Language and Standard Library
Primary lookup sites
Best use cases
- Use cppreference for quick checks of signatures, iterator invalidation, complexity, feature-test macros, and header relationships.
- Use vendor library docs when behavior, implementation notes, or platform integration details matter.
Practical habit
- Keep one reference tab open while reading handbook pages so you can cross-check APIs without losing context.
When to start here
- you need fast confirmation of a signature, header, complexity rule, or invalidation note
- you are comparing handbook guidance with an authoritative library or language reference
- you want a vendor-specific library note after checking the general rule first
Fast lookup workflow
- Start with cppreference for the general rule, signature, or header.
- Check vendor docs when the issue involves implementation notes, platform behavior, or ecosystem-specific guidance.
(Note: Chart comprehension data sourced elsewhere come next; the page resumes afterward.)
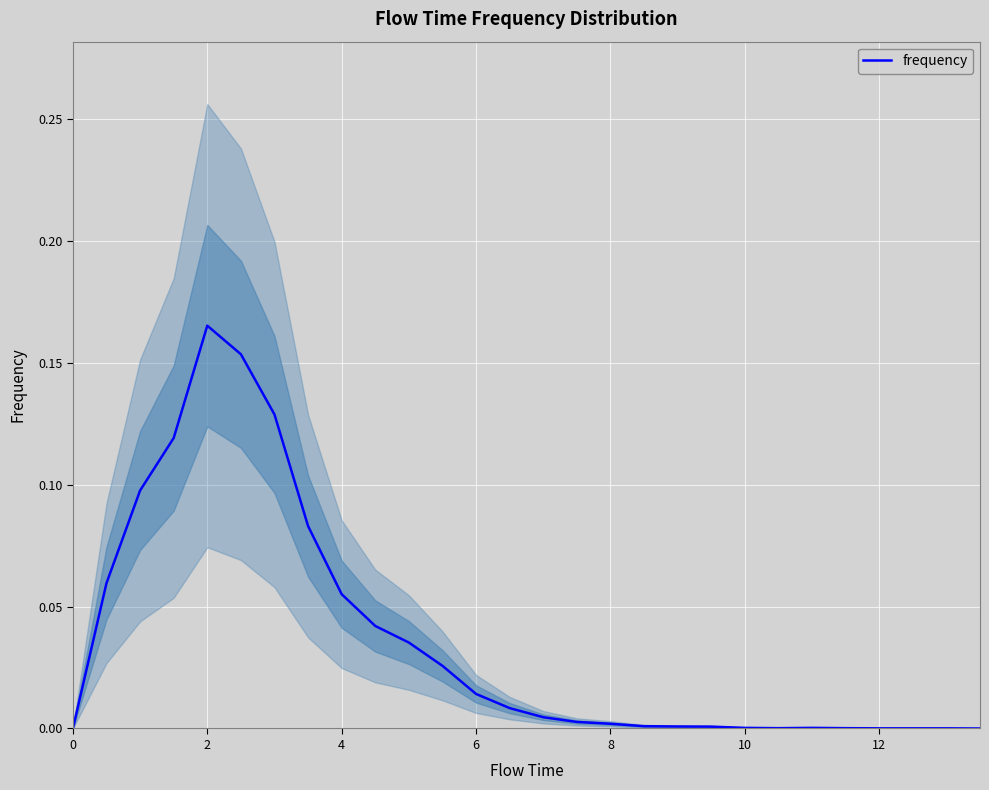

The frequency series shows 0.0 at 12. True or false?

True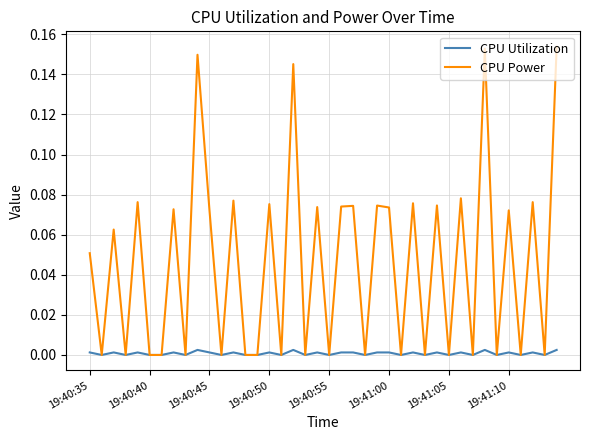

Which series has the widest spread of values?

CPU Power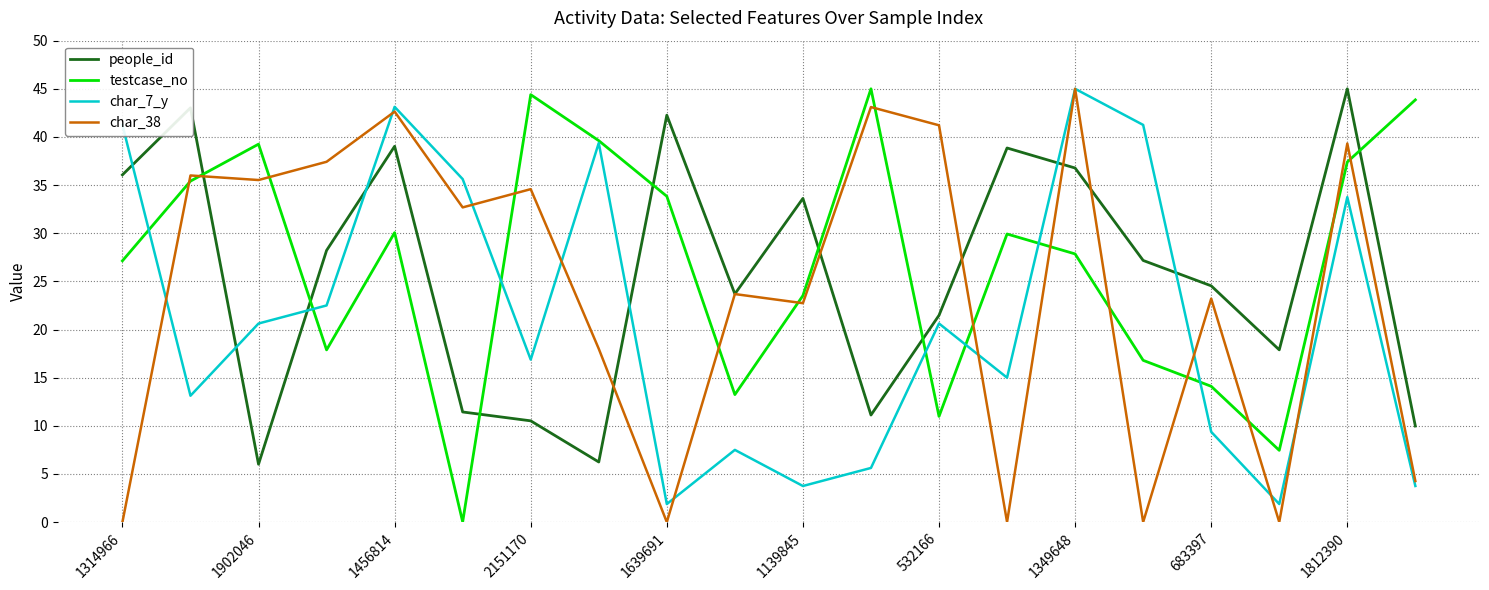

What is the minimum value for people_id?

6.0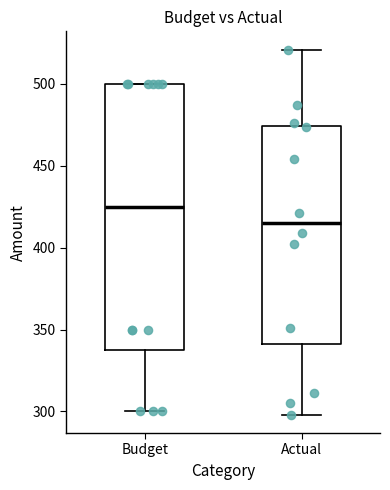

Which box's median line is the highest?

Budget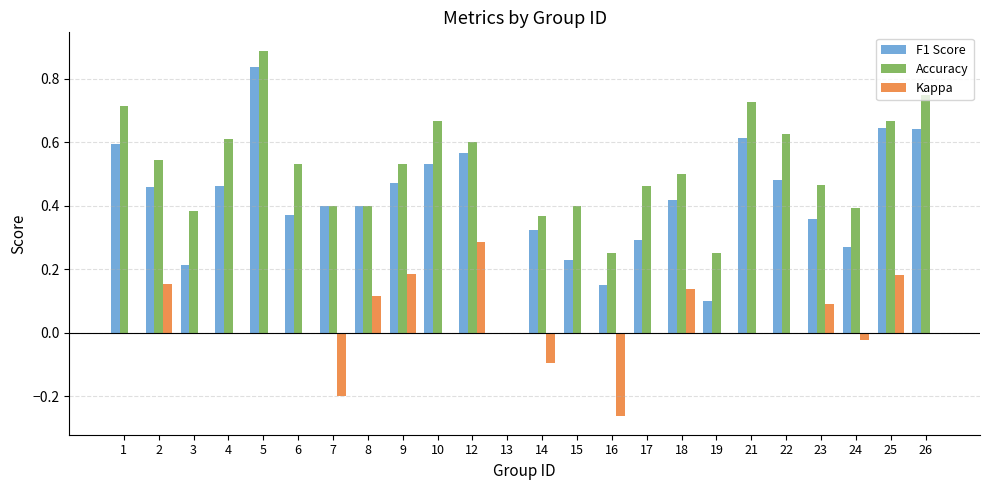

Is it true that Accuracy equals 0.4 at 15?

True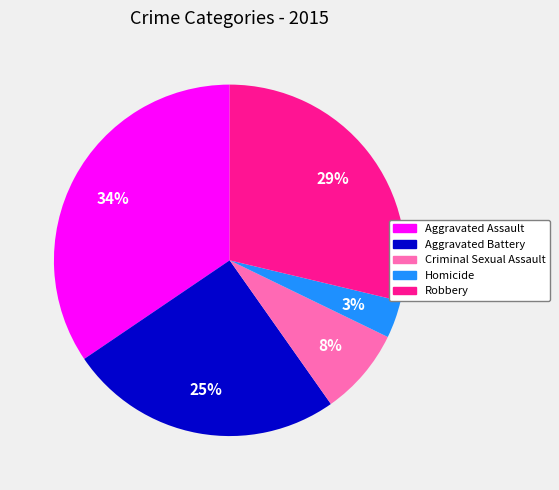

Is it true that Aggravated Battery is 25% of the pie?

True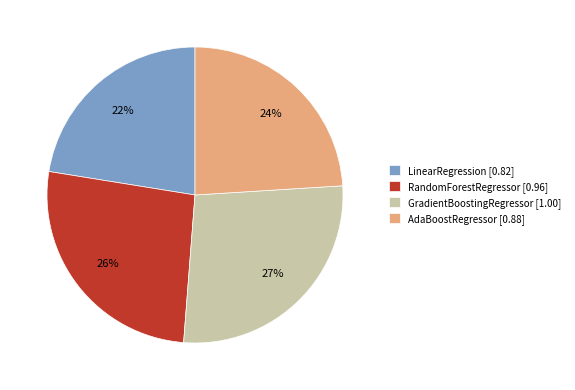

Is the sum of AdaBoostRegressor and LinearRegression greater than half?

No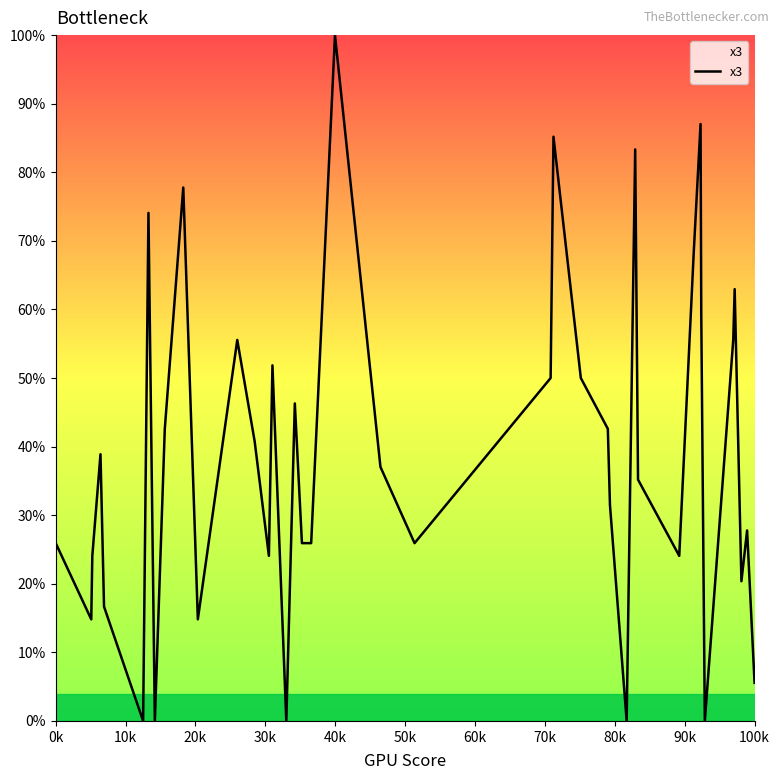

What is the maximum value shown in the chart?

100.0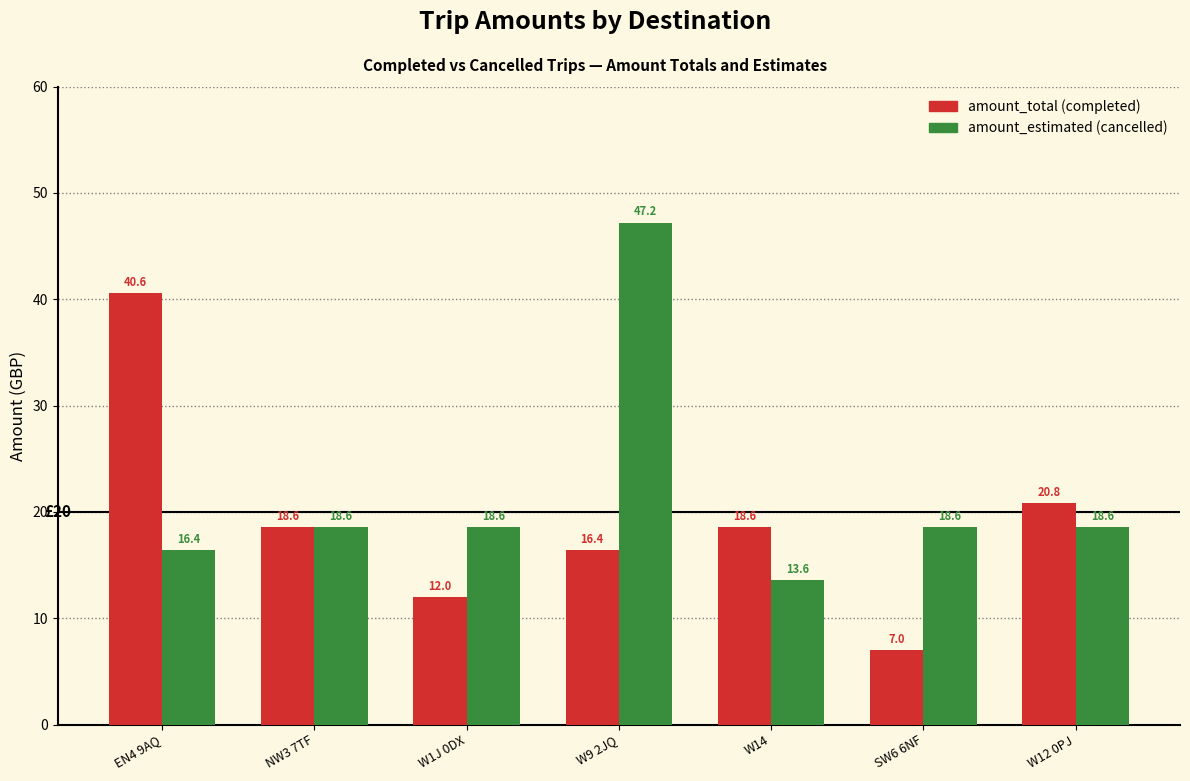

At which category is the sum across all series the highest?

W9 2JQ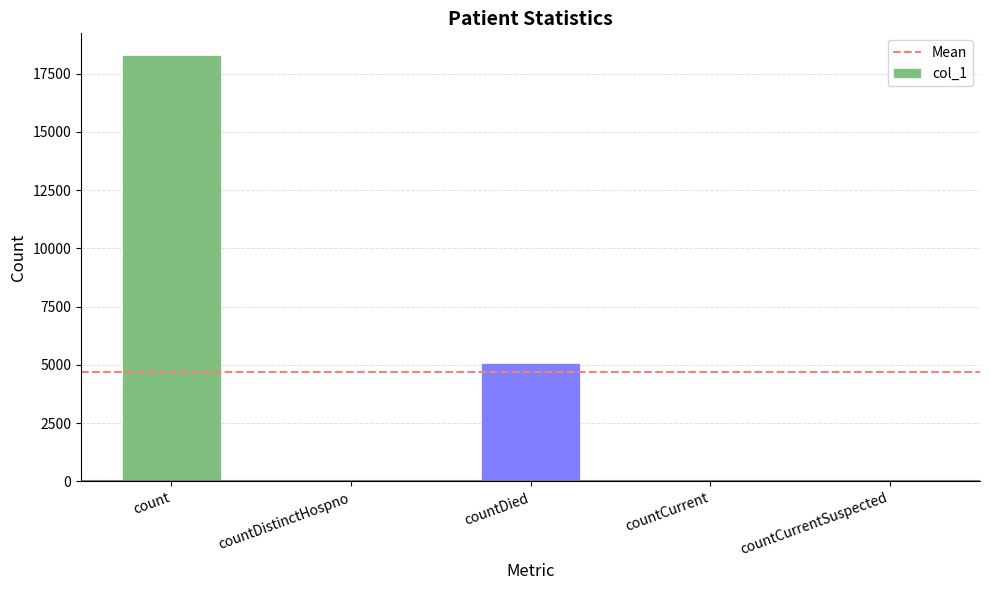

The chart shows a value of 26 at countDistinctHospno. True or false?

True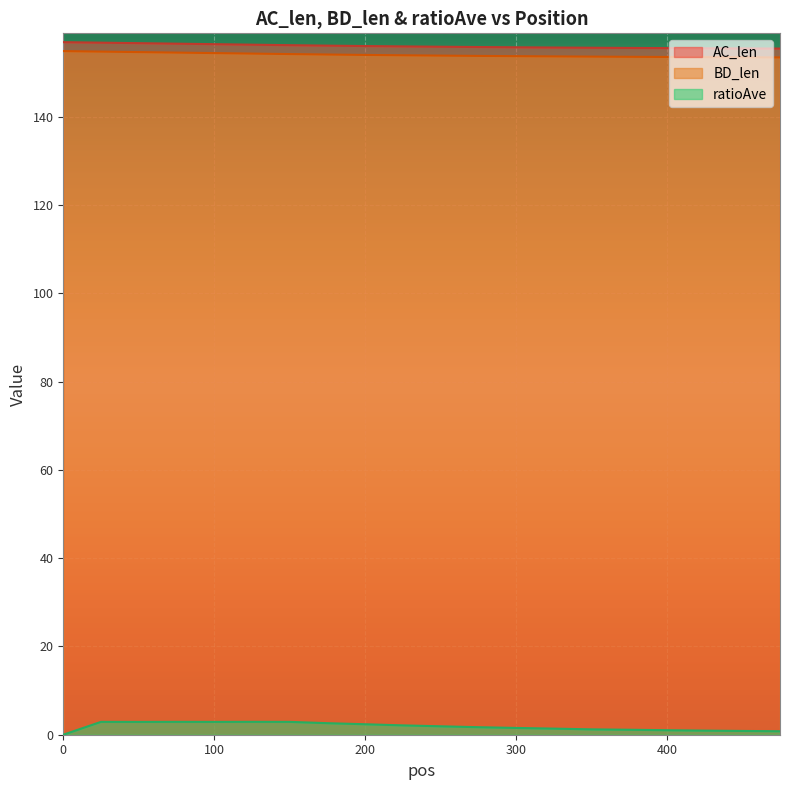

True or false: ratioAve has more than 0 points higher than both neighbors.

True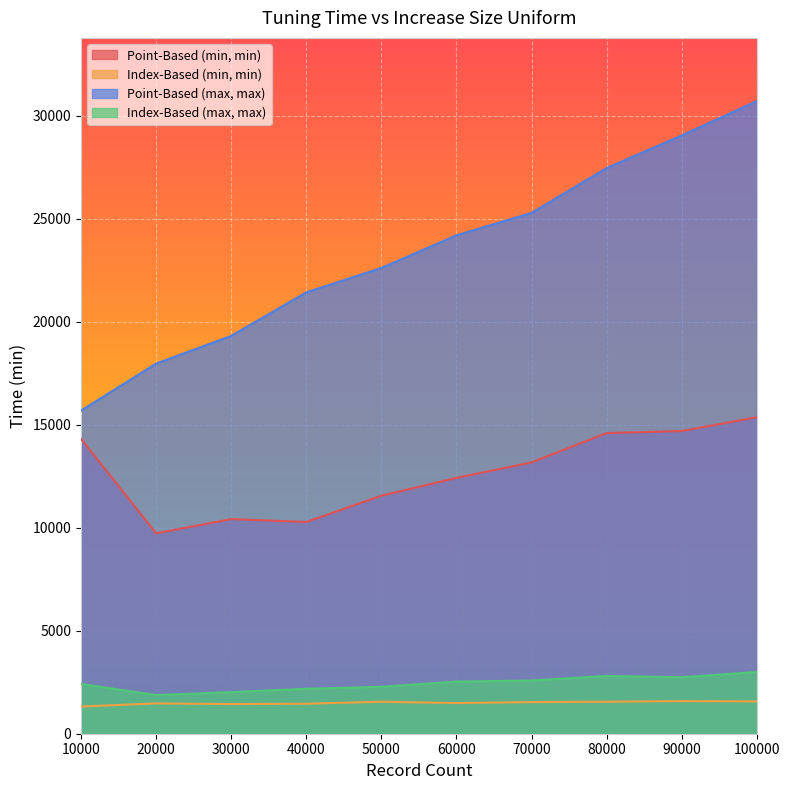

Which label corresponds to the smallest value in the chart?

10000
- Return to the handbook when you want the broader teaching context or surrounding tradeoffs.
What to look up first
- header name and required include
- complexity guarantees and iterator invalidation notes
- value-category, ownership, and lifetime expectations
- feature-test macros or standard-version availability when using newer facilities
Fast library-reference habit
If you are checking a container, scan construction, modifier operations, invalidation, and lookup complexity before writing code. If you are checking a vocabulary type, scan ownership or error-transport semantics before looking at helper members.
Language-rule workflow
- Use the handbook page to frame the topic and major tradeoffs.
- Use cppreference to confirm exact syntax, guarantees, and edge cases.
- Verify the rule in a tiny local program when the consequence affects performance, overload resolution, or lifetime.